## [Your task]
Transcribe all of the records exactly, leaving every line as it is.

**** Source material

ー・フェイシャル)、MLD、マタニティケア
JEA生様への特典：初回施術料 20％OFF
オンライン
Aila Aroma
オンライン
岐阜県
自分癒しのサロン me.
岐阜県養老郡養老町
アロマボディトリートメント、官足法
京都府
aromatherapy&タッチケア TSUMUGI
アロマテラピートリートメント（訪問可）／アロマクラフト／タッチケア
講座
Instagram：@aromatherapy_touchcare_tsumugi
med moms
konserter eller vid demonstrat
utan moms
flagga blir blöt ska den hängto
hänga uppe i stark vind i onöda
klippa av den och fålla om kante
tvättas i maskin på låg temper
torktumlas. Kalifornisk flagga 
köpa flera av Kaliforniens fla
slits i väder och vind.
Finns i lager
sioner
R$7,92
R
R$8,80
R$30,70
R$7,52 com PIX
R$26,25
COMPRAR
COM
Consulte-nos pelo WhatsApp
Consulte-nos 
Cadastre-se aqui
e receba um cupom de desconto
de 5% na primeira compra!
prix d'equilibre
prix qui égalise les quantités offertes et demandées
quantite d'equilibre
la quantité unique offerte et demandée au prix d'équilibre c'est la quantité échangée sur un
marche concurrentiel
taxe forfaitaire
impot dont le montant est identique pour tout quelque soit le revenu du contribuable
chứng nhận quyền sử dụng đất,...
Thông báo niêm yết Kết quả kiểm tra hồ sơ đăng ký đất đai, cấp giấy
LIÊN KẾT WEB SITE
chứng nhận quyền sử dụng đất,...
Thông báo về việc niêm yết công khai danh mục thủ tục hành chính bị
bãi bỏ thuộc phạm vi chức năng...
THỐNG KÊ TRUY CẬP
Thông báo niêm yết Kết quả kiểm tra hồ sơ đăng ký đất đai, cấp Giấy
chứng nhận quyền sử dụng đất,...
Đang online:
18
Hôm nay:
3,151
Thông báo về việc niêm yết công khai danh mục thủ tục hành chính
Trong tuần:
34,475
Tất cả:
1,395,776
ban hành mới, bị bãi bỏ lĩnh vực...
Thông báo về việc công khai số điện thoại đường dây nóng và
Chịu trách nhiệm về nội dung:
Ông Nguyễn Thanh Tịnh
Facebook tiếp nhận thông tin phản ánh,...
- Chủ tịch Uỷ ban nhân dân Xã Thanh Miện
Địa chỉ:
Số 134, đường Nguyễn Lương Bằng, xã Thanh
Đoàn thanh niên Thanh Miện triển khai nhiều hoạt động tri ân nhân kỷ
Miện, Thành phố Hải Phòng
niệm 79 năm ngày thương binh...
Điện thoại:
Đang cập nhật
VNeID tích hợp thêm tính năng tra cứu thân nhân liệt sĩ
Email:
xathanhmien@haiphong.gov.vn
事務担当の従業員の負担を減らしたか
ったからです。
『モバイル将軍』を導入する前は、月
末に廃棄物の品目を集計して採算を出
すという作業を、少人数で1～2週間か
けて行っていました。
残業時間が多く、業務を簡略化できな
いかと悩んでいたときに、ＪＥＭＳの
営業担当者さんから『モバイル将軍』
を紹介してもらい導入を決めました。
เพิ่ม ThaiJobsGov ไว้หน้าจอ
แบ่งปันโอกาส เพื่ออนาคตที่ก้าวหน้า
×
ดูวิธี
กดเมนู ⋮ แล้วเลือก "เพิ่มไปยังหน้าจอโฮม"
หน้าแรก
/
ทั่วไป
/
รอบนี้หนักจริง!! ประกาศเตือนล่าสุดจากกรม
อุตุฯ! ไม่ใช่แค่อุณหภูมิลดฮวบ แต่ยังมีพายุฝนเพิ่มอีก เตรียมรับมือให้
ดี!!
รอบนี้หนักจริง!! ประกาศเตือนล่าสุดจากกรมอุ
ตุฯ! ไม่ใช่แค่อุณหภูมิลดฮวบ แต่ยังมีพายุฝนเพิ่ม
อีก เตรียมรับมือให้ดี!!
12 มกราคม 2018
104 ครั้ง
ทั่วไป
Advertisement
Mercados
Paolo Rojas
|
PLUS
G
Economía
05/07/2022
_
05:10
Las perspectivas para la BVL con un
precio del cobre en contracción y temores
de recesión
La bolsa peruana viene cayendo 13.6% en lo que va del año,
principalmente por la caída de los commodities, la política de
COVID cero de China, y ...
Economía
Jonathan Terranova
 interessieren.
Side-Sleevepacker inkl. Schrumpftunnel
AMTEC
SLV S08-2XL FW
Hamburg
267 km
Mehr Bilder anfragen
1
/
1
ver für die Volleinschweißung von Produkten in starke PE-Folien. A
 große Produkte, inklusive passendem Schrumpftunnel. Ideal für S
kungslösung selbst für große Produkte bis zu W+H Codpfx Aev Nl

********

## [Response to this task]
ー・フェイシャル)、MLD、マタニティケア
JEA生様への特典：初回施術料 20％OFF
オンライン
Aila Aroma
オンライン
岐阜県
自分癒しのサロン me.
岐阜県養老郡養老町
アロマボディトリートメント、官足法
京都府
aromatherapy&タッチケア TSUMUGI
アロマテラピートリートメント（訪問可）／アロマクラフト／タッチケア
講座
Instagram：@aromatherapy_touchcare_tsumugi
med moms
konserter eller vid demonstrat
utan moms
flagga blir blöt ska den hängto
hänga uppe i stark vind i onöda
klippa av den och fålla om kante
tvättas i maskin på låg temper
torktumlas. Kalifornisk flagga 
köpa flera av Kaliforniens fla
slits i väder och vind.
Finns i lager
sioner
R$7,92
R
R$8,80
R$30,70
R$7,52 com PIX
R$26,25
COMPRAR
COM
Consulte-nos pelo WhatsApp
Consulte-nos 
Cadastre-se aqui
e receba um cupom de desconto
de 5% na primeira compra!
prix d'equilibre
prix qui égalise les quantités offertes et demandées
quantite d'equilibre
la quantité unique offerte et demandée au prix d'équilibre c'est la quantité échangée sur un
marche concurrentiel
taxe forfaitaire
impot dont le montant est identique pour tout quelque soit le revenu du contribuable
chứng nhận quyền sử dụng đất,...
Thông báo niêm yết Kết quả kiểm tra hồ sơ đăng ký đất đai, cấp giấy
LIÊN KẾT WEB SITE
chứng nhận quyền sử dụng đất,...
Thông báo về việc niêm yết công khai danh mục thủ tục hành chính bị
bãi bỏ thuộc phạm vi chức năng...
THỐNG KÊ TRUY CẬP
Thông báo niêm yết Kết quả kiểm tra hồ sơ đăng ký đất đai, cấp Giấy
chứng nhận quyền sử dụng đất,...
Đang online:
18
Hôm nay:
3,151
Thông báo về việc niêm yết công khai danh mục thủ tục hành chính
Trong tuần:
34,475
Tất cả:
1,395,776
ban hành mới, bị bãi bỏ lĩnh vực...
Thông báo về việc công khai số điện thoại đường dây nóng và
Chịu trách nhiệm về nội dung:
Ông Nguyễn Thanh Tịnh
Facebook tiếp nhận thông tin phản ánh,...
- Chủ tịch Uỷ ban nhân dân Xã Thanh Miện
Địa chỉ:
Số 134, đường Nguyễn Lương Bằng, xã Thanh
Đoàn thanh niên Thanh Miện triển khai nhiều hoạt động tri ân nhân kỷ
Miện, Thành phố Hải Phòng
niệm 79 năm ngày thương binh...
Điện thoại:
Đang cập nhật
VNeID tích hợp thêm tính năng tra cứu thân nhân liệt sĩ
Email:
xathanhmien@haiphong.gov.vn
事務担当の従業員の負担を減らしたか
ったからです。
『モバイル将軍』を導入する前は、月
末に廃棄物の品目を集計して採算を出
すという作業を、少人数で1～2週間か
けて行っていました。
残業時間が多く、業務を簡略化できな
いかと悩んでいたときに、ＪＥＭＳの
営業担当者さんから『モバイル将軍』
を紹介してもらい導入を決めました。
เพิ่ม ThaiJobsGov ไว้หน้าจอ
แบ่งปันโอกาส เพื่ออนาคตที่ก้าวหน้า
×
ดูวิธี
กดเมนู ⋮ แล้วเลือก "เพิ่มไปยังหน้าจอโฮม"
หน้าแรก
/
ทั่วไป
/
รอบนี้หนักจริง!! ประกาศเตือนล่าสุดจากกรม
อุตุฯ! ไม่ใช่แค่อุณหภูมิลดฮวบ แต่ยังมีพายุฝนเพิ่มอีก เตรียมรับมือให้
ดี!!
รอบนี้หนักจริง!! ประกาศเตือนล่าสุดจากกรมอุ
ตุฯ! ไม่ใช่แค่อุณหภูมิลดฮวบ แต่ยังมีพายุฝนเพิ่ม
อีก เตรียมรับมือให้ดี!!
12 มกราคม 2018
104 ครั้ง
ทั่วไป
Advertisement
Mercados
Paolo Rojas
|
PLUS
G
Economía
05/07/2022
_
05:10
Las perspectivas para la BVL con un
precio del cobre en contracción y temores
de recesión
La bolsa peruana viene cayendo 13.6% en lo que va del año,
principalmente por la caída de los commodities, la política de
COVID cero de China, y ...
Economía
Jonathan Terranova
 interessieren.
Side-Sleevepacker inkl. Schrumpftunnel
AMTEC
SLV S08-2XL FW
Hamburg
267 km
Mehr Bilder anfragen
1
/
1
ver für die Volleinschweißung von Produkten in starke PE-Folien. A
 große Produkte, inklusive passendem Schrumpftunnel. Ideal für S
kungslösung selbst für große Produkte bis zu W+H Codpfx Aev Nl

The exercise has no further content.